Excerpt provided:
((

Post # 1
Fiance decided to invite a co-worker that was not on our original guest list because she expressed a lot of interest in wanting to come (that is a whole different discussion in and of itself).
She was single, and would know a handful of people at the wedding, so we did not give her a +1. However, shortly after invitations went out, she was really excited about the new guy she was dating. We were in the process of inviting more people after finding out that some people wouldn’t be able to make it. She wanted to know if it was okay to bring her new boyfriend. Fiance said yes.
Fast forward to last week, when she decided that it was too soon to invite him to a wedding, and informed us that she would be bringing a girl friend instead. If that wasn’t annoying enough, I do not like the girl she wants to bring and she was intentionally not invited to the wedding. I know that this topic comes up often, so seems to be common for guests to think it is okay to have a say in the guest list.
Also, FI’s sister is not involved in the wedding. Hell, she didn’t even RSVP. When Fiance asked her if she was seeing anyone and if she would need a +1, she said yes. After pressing her to get a name this week so I can do the seating chart and place cards, she finally said that she was bringing a girl friend as well.
A third of the wedding is her family, so I don’t see why she feels the need to bring a gal pal. I feel like they may get out of hand.
We are having a small wedding (75 people). It’s not a matter of people I don’t know being there, but rather I don’t understand the need to bring a buddy or a gal pal, especially when a “+1” was granted specifically for a romantic interest. There are other people we could have invited instead.

))

Problem set:
(A) According to the wedding post, how many people are invited to the wedding?
(B) Transcribe the part of the wedding post starting at "She was single, and" and ending at "the guest list.".

Supplied information:
((

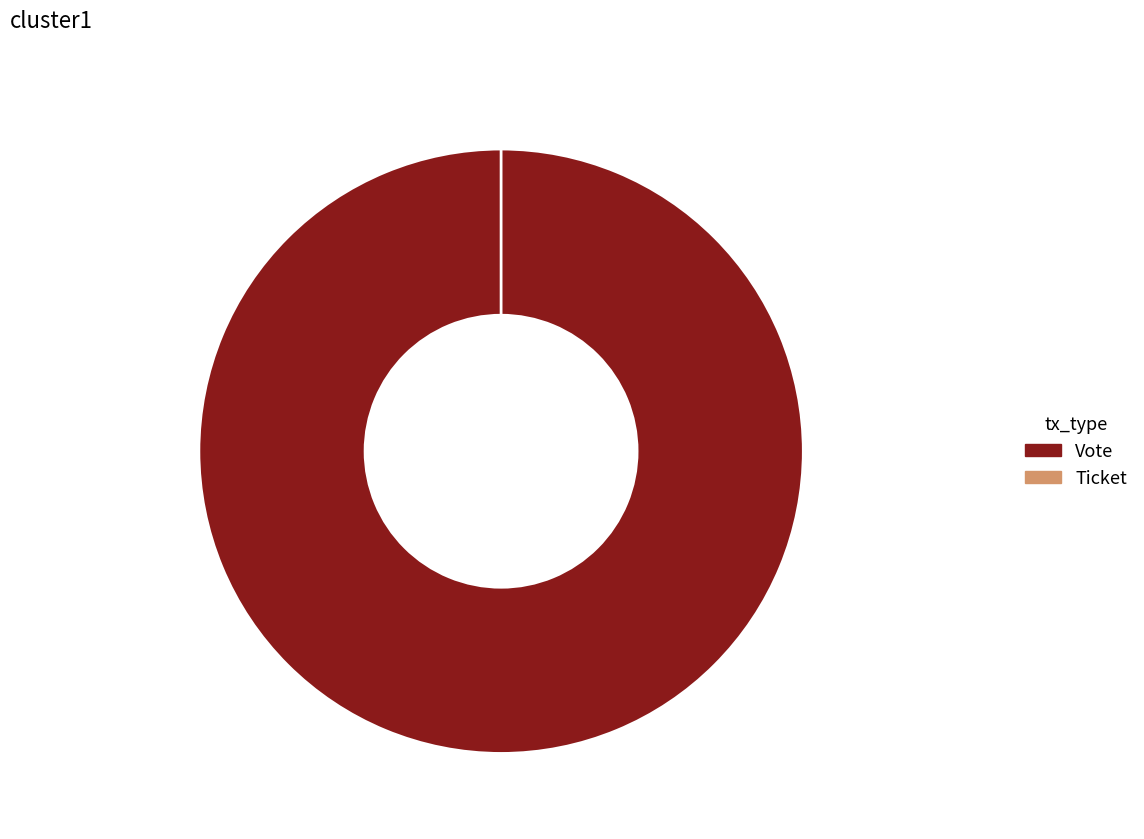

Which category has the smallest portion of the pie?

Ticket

))
((

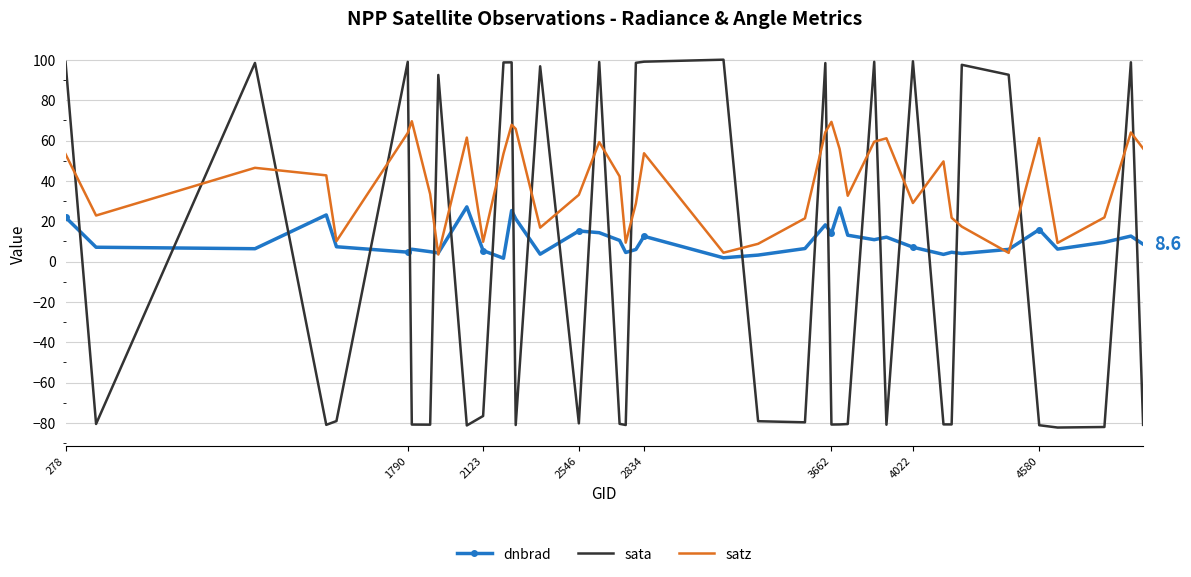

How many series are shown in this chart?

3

))

Solved tasks:
(A) 75 people.

(B)
She was single, and would know a handful of people at the wedding, so we did not give her a +1. However, shortly after invitations went out, she was really excited about the new guy she was dating. We were in the process of inviting more people after finding out that some people wouldn’t be able to make it. She wanted to know if it was okay to bring her new boyfriend. Fiance said yes.
Fast forward to last week, when she decided that it was too soon to invite him to a wedding, and informed us that she would be bringing a girl friend instead. If that wasn’t annoying enough, I do not like the girl she wants to bring and she was intentionally not invited to the wedding. I know that this topic comes up often, so seems to be common for guests to think it is okay to have a say in the guest list.